I’m particularly excited about spending an entire afternoon in an age-old coffee house, reading books, sipping Viennese coffees, eating patisseries, people watching and feeling warm and cosy whilst outside leaves fall in the dark mist. I’m also looking forward to spending hours admiring the baroque, Gothic and Neo-Gothic architectures of the stunning city, without feeling hurried or rushing to other’s interests or schedules. It will be wonderful to explore on my own terms: wandering to wherever I feel, discovering my own hidden gems and relying on my own intuition. I feel like a grown up child. As a child I always dreamed of adventure. I loved getting lost. The world was my playground. Now, an adult, I’m hoping to re-kindle these feelings, with the added benefit of maturity, sense and instinct.
Such are my very initial impressions of solo travel. The journey is just beginning…

6 thoughts on “1st-TIME SOLO TRAVEL vs INSECURITY

    • I absolutely adored the experience! I’ve always been very independent but had just never travelled alone. It was great for me as I get very caught up in sightseeing and spend hours (days, even) in museums and exhibitions (and coffee shops!) So it was great to follow my own agenda. Can’t wait to do it again..

  1. Travelling alone can be so liberating. It can indeed be lonely (especially if you grew up in a place where doing certain things solo – like travel, dining, movies – is deemed “weird” or awkward) but I once you get used to it I find it’s lovely to walk a city on your own or cozy up in the back of a cafe/restaurant, observe people and just enjoy the experience.

    If (for whatever reason) I’m feeling insecure one day I bring along a book or my phone to keep busy, but I often find that my prop isn’t needed. It’s quite nice to fully be present, sit with my thoughts (or not think at all) and just…well…be still really. Enjoy.

    Good on you for your solo journey. Here’s to the many more to come! 🙂

    • It really was liberating. The very first night there I took myself off on a night tour of the city, sat in a busy coffee house when I felt like it and even had dinner in a crowded cool restaurant…alone.

      You’re right – I carried my Ipad and a book and barely even used them. People watching and drifting in and out of my own thoughts is definitely one of life’s little luxuries…I actually felt blessed to have precious ‘me’ time.

  2. Love this post!

    And you did well to choose Vienna, one of my three “heart” cities (together with Zurich & Milan). It is a stunning place, isn’t it?

    I’ve been traveling solo since the age of 16 (now I’m 33). I travel solo 90% of the time, which doesn’t mean that I don’t enjoy trips with my parents or my boyfriend. It is just that I tend to decide either independently or for work reasons to travel to a certain city, and so I end up traveling alone, which is perfectly fine with me.
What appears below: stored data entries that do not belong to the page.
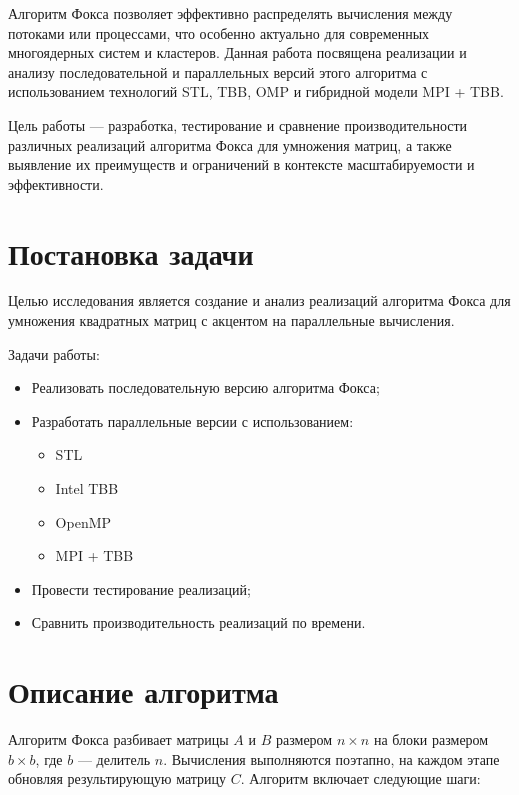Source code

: \documentclass[12pt]{article}
\begin{document}
Алгоритм Фокса позволяет эффективно распределять вычисления между потоками или процессами, что особенно актуально для современных многоядерных систем и кластеров. Данная работа посвящена реализации и анализу последовательной и параллельных версий этого алгоритма с использованием технологий STL, TBB, OMP и гибридной модели MPI + TBB.

Цель работы — разработка, тестирование и сравнение производительности различных реализаций алгоритма Фокса для умножения матриц, а также выявление их преимуществ и ограничений в контексте масштабируемости и эффективности.

\section{Постановка задачи}

\hspace*{1.25em}Целью исследования является создание и анализ реализаций алгоритма Фокса для умножения квадратных матриц с акцентом на параллельные вычисления.

Задачи работы:
\begin{itemize}
    \item Реализовать последовательную версию алгоритма Фокса;
    \item Разработать параллельные версии с использованием:
    \begin{itemize}
        \item STL
        \item Intel TBB
        \item OpenMP
        \item MPI + TBB
    \end{itemize}
    \item Провести тестирование реализаций;
    \item Сравнить производительность реализаций по времени.
\end{itemize}

\section{Описание алгоритма}

Алгоритм Фокса разбивает матрицы $A$ и $B$ размером $n \times n$ на блоки размером $b \times b$, где $b$ — делитель $n$. Вычисления выполняются поэтапно, на каждом этапе обновляя результирующую матрицу $C$. Алгоритм включает следующие шаги:
\end{document}
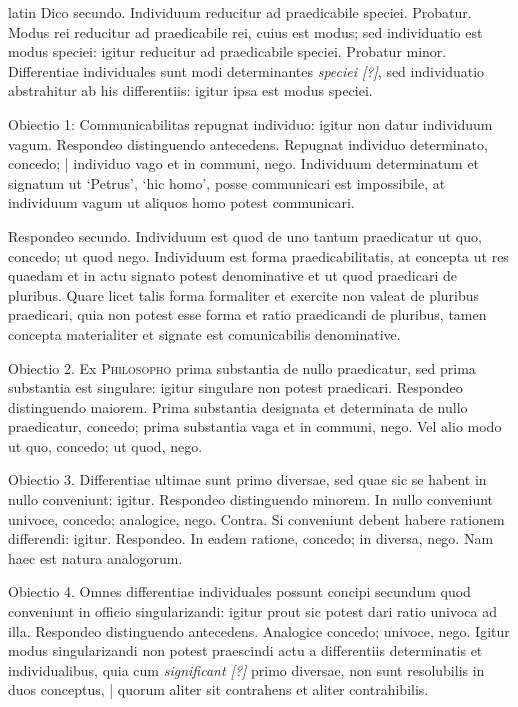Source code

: \begin{otherlanguage*}{latin}
\pstart
Dico secundo. Individuum reducitur ad praedicabile speciei. Probatur. Modus rei reducitur ad praedicabile rei, cuius est modus; sed individuatio est modus speciei:
igitur reducitur ad praedicabile speciei. Probatur minor. Differentiae individuales sunt modi determinantes \emph{speciei [?]}, sed individuatio abstrahitur ab his differentiis:
igitur ipsa est modus speciei. 
\pend

\pstart
Obiectio 1:
Communicabilitas repugnat individuo:
igitur non datur individuum vagum. Respondeo distinguendo antecedens. Repugnat individuo determinato, concedo; \textnormal{|} individuo vago et in communi, nego. Individuum determinatum et signatum ut `Petrus', `hic homo', posse communicari est impossibile, at individuum vagum ut aliquos homo potest communicari. 
\pend

\pstart
Respondeo secundo. Individuum est quod de uno tantum praedicatur ut quo, concedo; ut quod nego. Individuum est forma praedicabilitatis, at concepta ut res quaedam et in actu signato potest denominative et ut quod praedicari de pluribus. Quare licet talis forma formaliter et exercite non valeat de pluribus praedicari, quia non potest esse forma et ratio praedicandi de pluribus, tamen concepta materialiter et signate est comunicabilis denominative. 
\pend

\pstart
Obiectio 2. Ex \textsc{Philosopho} prima substantia de nullo praedicatur, sed prima substantia est singulare:
igitur singulare non potest praedicari. Respondeo distinguendo maiorem. Prima substantia designata et determinata de nullo praedicatur, concedo; prima substantia vaga et in communi, nego. Vel alio modo ut quo, concedo; ut quod, nego. 
\pend

\pstart
Obiectio 3. Differentiae ultimae sunt primo diversae, sed quae sic se habent in nullo conveniunt:
igitur. Respondeo distinguendo minorem. In nullo conveniunt univoce, concedo; analogice, nego. Contra. Si conveniunt debent habere rationem differendi:
igitur. Respondeo. In eadem ratione, concedo; in diversa, nego. Nam haec est natura analogorum. 
\pend

\pstart
Obiectio 4. Omnes differentiae individuales possunt concipi secundum quod conveniunt in officio singularizandi:
igitur prout sic potest dari ratio univoca ad illa. Respondeo distinguendo antecedens. Analogice concedo; univoce, nego. Igitur modus singularizandi non potest praescindi actu a differentiis determinatis et individualibus, quia cum \emph{significant [?]} primo diversae, non sunt resolubilis in duos conceptus, \textnormal{|} quorum aliter sit contrahens et aliter contrahibilis. 
\pend


\end{otherlanguage*}
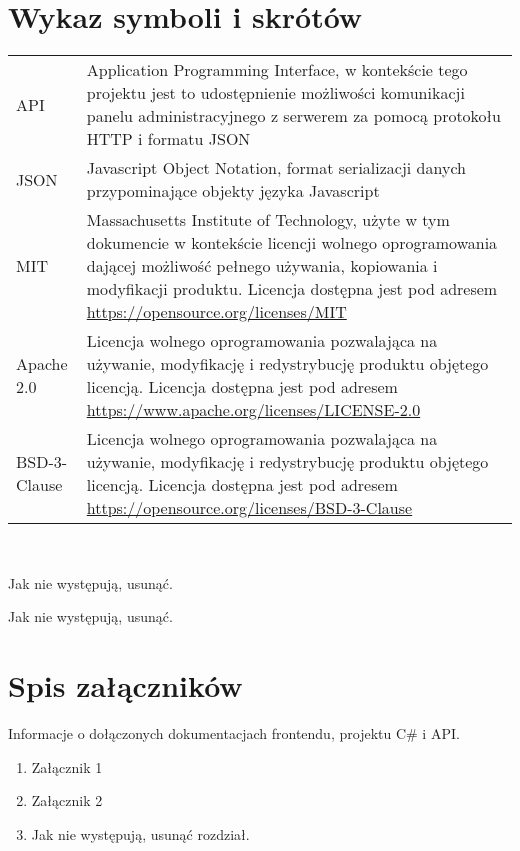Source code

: \documentclass[a4paper,11pt,twoside]{report}
\theoremstyle{definition}
\begin{document}
\thispagestyle{empty}



\chapter*{Wykaz symboli i skrótów}

\begin{tabular}{p{} p{}}
	API 
	& Application Programming Interface, w kontekście tego projektu jest to udostępnienie możliwości komunikacji panelu administracyjnego z serwerem za pomocą protokołu HTTP i formatu JSON \\
	JSON
	& Javascript Object Notation, format serializacji danych przypominające objekty języka Javascript \\
	MIT
	& Massachusetts Institute of Technology, użyte w tym dokumencie w kontekście licencji wolnego oprogramowania dającej możliwość pełnego używania, kopiowania i modyfikacji produktu. Licencja dostępna jest pod adresem \newline
	\url{https://opensource.org/licenses/MIT} \\
	Apache 2.0
	& Licencja wolnego oprogramowania pozwalająca na używanie, modyfikację i redystrybucję produktu objętego licencją. Licencja dostępna jest pod adresem \newline
	\url{https://www.apache.org/licenses/LICENSE-2.0} \\
	BSD-3-Clause
	& Licencja wolnego oprogramowania pozwalająca na używanie, modyfikację i redystrybucję produktu objętego licencją. Licencja dostępna jest pod adresem \newline
	\url{https://opensource.org/licenses/BSD-3-Clause}
\end{tabular}
\\
\thispagestyle{empty}


\listoffigures
\thispagestyle{empty}
Jak nie występują, usunąć.


\renewcommand{\listtablename}{Spis tabel}
\listoftables
\thispagestyle{empty}
Jak nie występują, usunąć.



\chapter*{Spis załączników}

Informacje o dołączonych dokumentacjach frontendu, projektu C\# i API.

\begin{enumerate}
\item Załącznik 1
\item Załącznik 2
\item Jak nie występują, usunąć rozdział.
\end{enumerate}
\thispagestyle{empty}
\end{document}
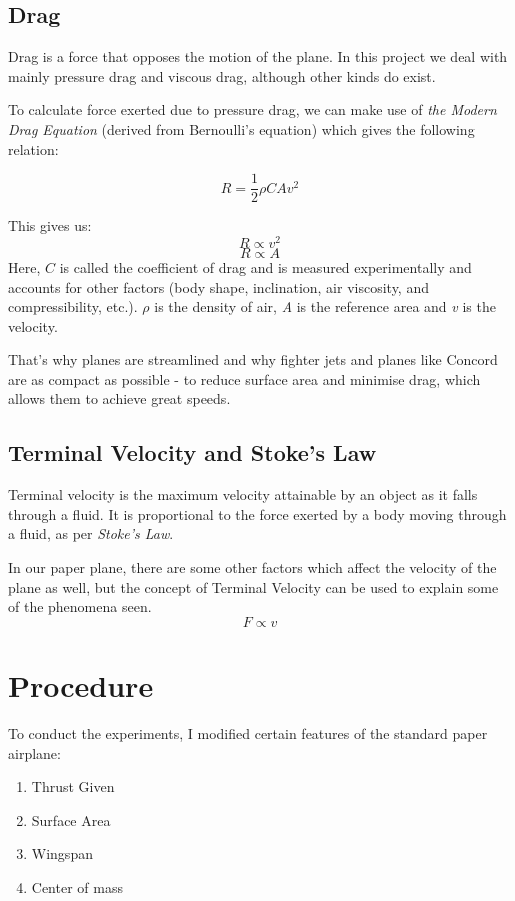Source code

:\documentclass[12pt]{article}
\begin{document}
\subsection{Drag}
Drag is a force that opposes the motion of the plane. In this project we deal with mainly pressure drag and viscous drag, although other kinds do exist.

To calculate force exerted due to pressure drag, we can make use of \emph{the Modern Drag Equation} (derived from Bernoulli's equation) which gives the following relation:

\begin{equation}\label{eq:drag equation}
R = \frac{1}{2} \rho C A v^{2} 
\end{equation}

This gives us:
\begin{equation}
R \propto v^{2}
\end{equation}
\begin{equation} 
R \propto A
\end{equation}
Here, $C$ is called the coefficient of drag and is measured experimentally and accounts for other factors (body shape, inclination, air viscosity, and compressibility, etc.). $\rho$ is the density of air, \emph{A} is the reference area and \emph{v} is the velocity.

That's why planes are streamlined and why fighter jets and planes like Concord are as compact as possible - to reduce surface area and minimise drag, which allows them to achieve great speeds.
\subsection{Terminal Velocity and Stoke's Law}
Terminal velocity is the maximum velocity attainable by an object as it falls through a fluid. It is proportional to the force exerted by a body moving through a fluid, as per \emph{Stoke's Law}.

In our paper plane, there are some other factors which affect the velocity of the plane as well, but
the concept of Terminal Velocity can be used to explain some of the phenomena seen.
\begin{equation}\label{eq:Stoke's Law}
F \propto v
\end{equation}
\section{Procedure}
To conduct the experiments, I modified certain features of the standard paper airplane:
\begin{enumerate}
\item Thrust Given
\item Surface Area
\item Wingspan
\item Center of mass
\end{enumerate}
\end{document}
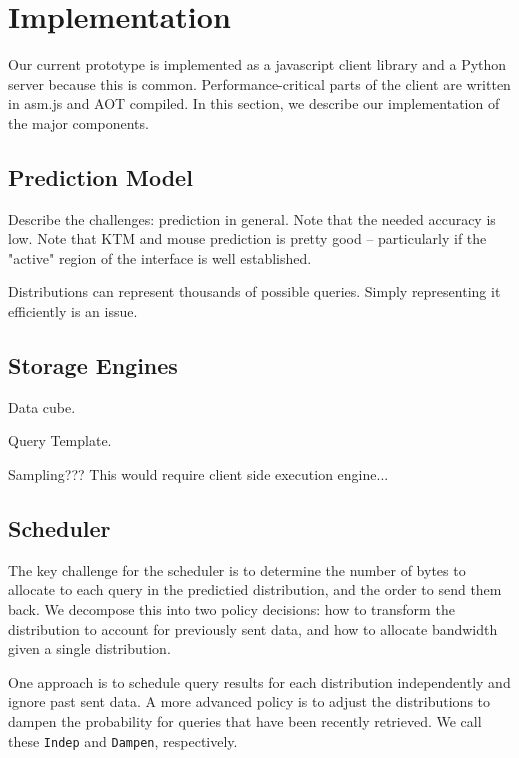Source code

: \section{Implementation}

Our current prototype is implemented as a javascript client library and a Python server because this is common.  Performance-critical parts of the client are written in asm.js and AOT compiled.
In this section, we describe our implementation of the major components.


\subsection{Prediction Model}

Describe the challenges: prediction in general.  Note that the needed accuracy is low.  Note that KTM and mouse prediction is pretty good -- particularly if the "active" region of the interface is well established.



Distributions can represent thousands of possible queries.  Simply representing it efficiently is an issue.

\subsection{Storage Engines}

Data cube.

Query Template.

Sampling???  This would require client side execution engine...


\subsection{Scheduler}

The key challenge for the scheduler is to determine the number of bytes to allocate to each query in the predictied distribution, and the order to send them back.  We decompose this into two policy decisions: how to transform the distribution to account for previously sent data, and how to allocate bandwidth given a single distribution.

  One approach is to schedule query results for each distribution independently and ignore past sent data.  A more advanced policy is to adjust the distributions to dampen the probability for queries that have been recently retrieved.  We call these \texttt{Indep} and \texttt{Dampen}, respectively.

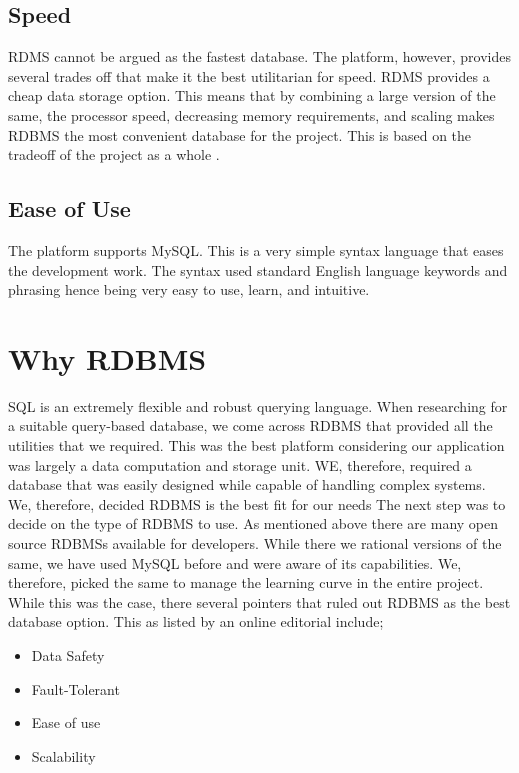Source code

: \subsection{Speed}

RDMS cannot be argued as the fastest database. The platform, however, provides several trades off that make it the best utilitarian for speed. RDMS provides a cheap data storage option. This means that by combining a large version of the same, the processor speed, decreasing memory requirements, and scaling makes RDBMS the most convenient database for the project. This is based on the tradeoff of the project as a whole \cite{ADB}.

\subsection{Ease of Use}
The platform supports MySQL. This is a very simple syntax language that eases the development work. The syntax used standard English language keywords and phrasing hence being very easy to use, learn, and intuitive. 

\section{Why RDBMS}

SQL is an extremely flexible and robust querying language. When researching for a suitable query-based database, we come across RDBMS that provided all the utilities that we required. This was the best platform considering our application was largely a data computation and storage unit. WE, therefore, required a database that was easily designed while capable of handling complex systems. We, therefore, decided RDBMS is the best fit for our needs
\newline
\newline
The next step was to decide on the type of RDBMS to use. As mentioned above there are many open source RDBMSs available for developers.  While there we rational versions of the same, we have used MySQL before and were aware of its capabilities. We, therefore, picked the same to manage the learning curve in the entire project.
\newline
\newline
While this was the case, there several pointers that ruled out RDBMS as the best database option. This as listed by an online editorial include; 

\begin{itemize}
    \item Data Safety
    \item Fault-Tolerant 
    \item Ease of use
    \item Scalability 
\end{itemize}


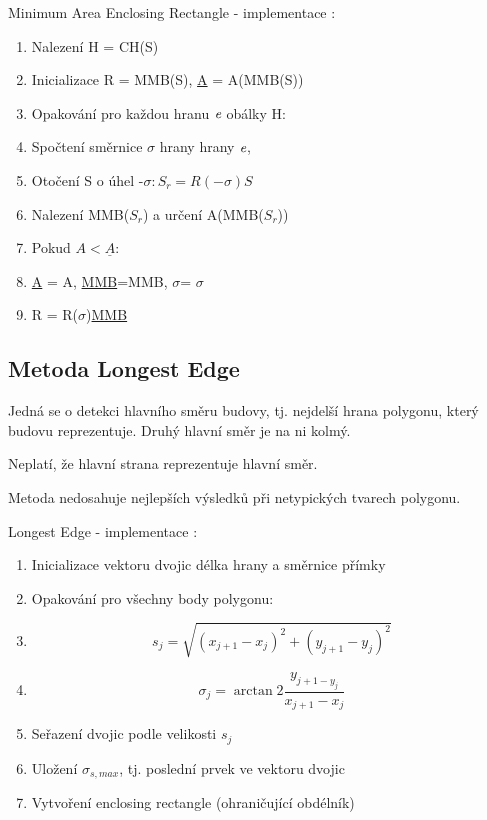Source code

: \documentclass[oneside,12pt,a4paper]{book}
\begin{document}
\bigskip

Minimum Area Enclosing Rectangle - implementace $:$

\begin{enumerate}
\item Nalezení H = CH(S)
\item Inicializace R = MMB(S), \underline{A} = A(MMB(S))
\item Opakování pro každou hranu $\emph{e}$ obálky H:
\item \quad Spočtení směrnice $\sigma$ hrany hrany $\emph{e}$,
\item \quad Otočení S o úhel -$\sigma: S_r =R(-\sigma)S$
\item \quad Nalezení MMB($S_r$) a určení A(MMB($S_r$))
\item \quad Pokud $A < \underline{A}$:
\item \quad \quad \quad \underline{A} = A, \underline{MMB}=MMB, \underline{$\sigma$}= $\sigma$
\item R = R(\underline{$\sigma$})\underline{MMB}

\end{enumerate}

\bigskip

\subsection{Metoda Longest Edge}
Jedná se o detekci hlavního směru budovy, tj. nejdelší hrana polygonu, který budovu reprezentuje. Druhý hlavní směr je na ni kolmý.\par
Neplatí, že hlavní strana reprezentuje hlavní směr.\par
Metoda nedosahuje nejlepších výsledků při netypických tvarech polygonu.\par

\bigskip

Longest Edge - implementace $:$

\begin{enumerate}
\item Inicializace vektoru dvojic délka hrany a směrnice přímky
\item Opakování pro všechny body polygonu:
\item \quad \begin{equation}
    s_j = \sqrt{(x_{j+1}-x_j)^2 + (y_{j+1}-y_j)^2}
\end{equation}
\item \quad \quad \begin{equation}
    \sigma_j = \arctan2 \frac{y_{j+1-y_j}}{x_{j+1}-x_j}
\end{equation}
\item Seřazení dvojic podle velikosti $s_j$
\item Uložení $\sigma_{s,max}$, tj. poslední prvek ve vektoru dvojic
\item Vytvoření enclosing rectangle (ohraničující obdélník)
\end{enumerate}
\end{document}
    Because of what I do for a living (earlier research, now communication), I need to spend a lot of time just thinking and coming up with new ideas, and that I can only do when I’m alone, usually walking. Hence my blog’s name “flânerie” 😉

    • Miret, I have always had this insecurity. But travelling alone was so liberating! I loved it! I admire women like you who’ve done this for ages.

      Vienna was perfect to be alone. I never felt alone – my thoughts were so many and so loud they kept me occupied all the time while sightseeing and drinking coffee! Miss the coffee houses soooo much!